___ Information supplied ___

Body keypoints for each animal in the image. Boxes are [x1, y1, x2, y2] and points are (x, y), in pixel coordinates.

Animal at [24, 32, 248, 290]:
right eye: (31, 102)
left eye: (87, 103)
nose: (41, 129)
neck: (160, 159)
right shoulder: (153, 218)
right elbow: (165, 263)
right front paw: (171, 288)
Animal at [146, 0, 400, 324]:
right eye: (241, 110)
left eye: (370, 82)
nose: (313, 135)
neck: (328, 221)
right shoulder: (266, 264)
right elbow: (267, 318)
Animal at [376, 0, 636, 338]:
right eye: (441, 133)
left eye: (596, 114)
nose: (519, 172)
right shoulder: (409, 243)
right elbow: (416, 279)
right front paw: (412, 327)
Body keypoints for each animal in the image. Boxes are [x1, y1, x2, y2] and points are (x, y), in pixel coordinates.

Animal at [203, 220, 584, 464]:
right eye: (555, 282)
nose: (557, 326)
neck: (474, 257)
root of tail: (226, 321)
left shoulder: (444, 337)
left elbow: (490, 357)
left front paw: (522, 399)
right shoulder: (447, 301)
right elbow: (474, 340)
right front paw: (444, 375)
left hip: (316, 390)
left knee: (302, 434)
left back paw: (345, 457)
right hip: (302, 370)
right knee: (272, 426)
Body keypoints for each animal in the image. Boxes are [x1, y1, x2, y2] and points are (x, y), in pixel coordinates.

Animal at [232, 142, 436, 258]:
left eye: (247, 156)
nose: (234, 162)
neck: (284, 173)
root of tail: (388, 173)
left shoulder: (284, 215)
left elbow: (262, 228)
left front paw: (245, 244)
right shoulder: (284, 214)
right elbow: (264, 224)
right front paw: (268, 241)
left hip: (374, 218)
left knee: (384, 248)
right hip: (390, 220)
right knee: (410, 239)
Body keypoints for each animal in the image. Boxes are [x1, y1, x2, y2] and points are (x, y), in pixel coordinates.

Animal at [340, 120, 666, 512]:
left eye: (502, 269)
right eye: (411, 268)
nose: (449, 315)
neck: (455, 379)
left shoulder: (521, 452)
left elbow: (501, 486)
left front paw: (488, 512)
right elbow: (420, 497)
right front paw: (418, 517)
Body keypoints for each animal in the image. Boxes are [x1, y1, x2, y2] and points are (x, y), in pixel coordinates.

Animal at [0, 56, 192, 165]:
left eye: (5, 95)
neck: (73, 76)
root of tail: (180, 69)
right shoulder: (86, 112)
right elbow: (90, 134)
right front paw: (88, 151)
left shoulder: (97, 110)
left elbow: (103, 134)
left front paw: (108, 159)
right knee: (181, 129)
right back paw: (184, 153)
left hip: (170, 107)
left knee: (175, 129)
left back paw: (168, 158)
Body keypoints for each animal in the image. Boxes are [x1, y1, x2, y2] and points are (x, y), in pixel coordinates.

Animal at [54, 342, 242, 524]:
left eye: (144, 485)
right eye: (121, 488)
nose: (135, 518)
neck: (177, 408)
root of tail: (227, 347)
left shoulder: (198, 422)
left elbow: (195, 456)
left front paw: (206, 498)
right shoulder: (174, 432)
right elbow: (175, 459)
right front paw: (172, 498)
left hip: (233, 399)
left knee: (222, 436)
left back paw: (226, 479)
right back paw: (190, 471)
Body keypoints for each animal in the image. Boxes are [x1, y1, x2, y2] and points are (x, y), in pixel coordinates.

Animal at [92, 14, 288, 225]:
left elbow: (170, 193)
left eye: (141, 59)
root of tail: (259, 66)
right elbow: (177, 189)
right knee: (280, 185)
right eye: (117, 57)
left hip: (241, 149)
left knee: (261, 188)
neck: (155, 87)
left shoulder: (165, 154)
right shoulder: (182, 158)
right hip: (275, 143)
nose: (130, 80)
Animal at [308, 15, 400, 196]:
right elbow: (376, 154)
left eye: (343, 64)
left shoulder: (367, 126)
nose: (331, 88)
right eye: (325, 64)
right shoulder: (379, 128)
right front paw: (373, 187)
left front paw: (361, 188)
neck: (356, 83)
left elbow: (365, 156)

___

Print the full listing again, word for word.

Body keypoints for each animal in the image. Boxes are [x1, y1, x2, y2] and points are (x, y), in pixel coordinates.

Animal at [24, 32, 248, 290]:
right eye: (31, 102)
left eye: (87, 103)
nose: (41, 129)
neck: (160, 159)
right shoulder: (153, 218)
right elbow: (165, 263)
right front paw: (171, 288)
Animal at [146, 0, 400, 324]:
right eye: (241, 110)
left eye: (370, 82)
nose: (313, 135)
neck: (328, 221)
right shoulder: (266, 264)
right elbow: (267, 318)
Animal at [376, 0, 636, 338]:
right eye: (441, 133)
left eye: (596, 114)
nose: (519, 172)
right shoulder: (409, 243)
right elbow: (416, 279)
right front paw: (412, 327)
Body keypoints for each animal in the image. Boxes are [x1, y1, x2, y2] and points are (x, y), in pixel coordinates.

Animal at [203, 220, 584, 464]:
right eye: (555, 282)
nose: (557, 326)
neck: (474, 257)
root of tail: (226, 321)
left shoulder: (444, 337)
left elbow: (490, 357)
left front paw: (522, 399)
right shoulder: (447, 301)
right elbow: (474, 340)
right front paw: (444, 375)
left hip: (316, 390)
left knee: (302, 434)
left back paw: (345, 457)
right hip: (302, 370)
right knee: (272, 426)
Body keypoints for each animal in the image. Boxes are [x1, y1, x2, y2] and points are (x, y), in pixel coordinates.

Animal at [232, 142, 436, 258]:
left eye: (247, 156)
nose: (234, 162)
neck: (284, 173)
root of tail: (388, 173)
left shoulder: (284, 215)
left elbow: (262, 228)
left front paw: (245, 244)
right shoulder: (284, 214)
right elbow: (264, 224)
right front paw: (268, 241)
left hip: (374, 218)
left knee: (384, 248)
right hip: (390, 220)
right knee: (410, 239)
Body keypoints for each animal in the image. Boxes are [x1, y1, x2, y2] and points are (x, y), in pixel coordinates.

Animal at [340, 120, 666, 512]:
left eye: (502, 269)
right eye: (411, 268)
nose: (449, 315)
neck: (455, 379)
left shoulder: (521, 452)
left elbow: (501, 486)
left front paw: (488, 512)
right elbow: (420, 497)
right front paw: (418, 517)
Body keypoints for each animal in the image. Boxes are [x1, y1, x2, y2] and points are (x, y), in pixel coordinates.

Animal at [0, 56, 192, 165]:
left eye: (5, 95)
neck: (73, 76)
root of tail: (180, 69)
right shoulder: (86, 112)
right elbow: (90, 134)
right front paw: (88, 151)
left shoulder: (97, 110)
left elbow: (103, 134)
left front paw: (108, 159)
right knee: (181, 129)
right back paw: (184, 153)
left hip: (170, 107)
left knee: (175, 129)
left back paw: (168, 158)
Body keypoints for each animal in the image. Boxes are [x1, y1, x2, y2] and points are (x, y), in pixel coordinates.

Animal at [54, 342, 242, 524]:
left eye: (144, 485)
right eye: (121, 488)
nose: (135, 518)
neck: (177, 408)
root of tail: (227, 347)
left shoulder: (198, 422)
left elbow: (195, 456)
left front paw: (206, 498)
right shoulder: (174, 432)
right elbow: (175, 459)
right front paw: (172, 498)
left hip: (233, 399)
left knee: (222, 436)
left back paw: (226, 479)
right back paw: (190, 471)
Body keypoints for each animal in the image. Boxes are [x1, y1, x2, y2] and points are (x, y), in pixel coordinates.

Animal at [92, 14, 288, 225]:
left elbow: (170, 193)
left eye: (141, 59)
root of tail: (259, 66)
right elbow: (177, 189)
right knee: (280, 185)
right eye: (117, 57)
left hip: (241, 149)
left knee: (261, 188)
neck: (155, 87)
left shoulder: (165, 154)
right shoulder: (182, 158)
right hip: (275, 143)
nose: (130, 80)
Animal at [308, 15, 400, 196]:
right elbow: (376, 154)
left eye: (343, 64)
left shoulder: (367, 126)
nose: (331, 88)
right eye: (325, 64)
right shoulder: (379, 128)
right front paw: (373, 187)
left front paw: (361, 188)
neck: (356, 83)
left elbow: (365, 156)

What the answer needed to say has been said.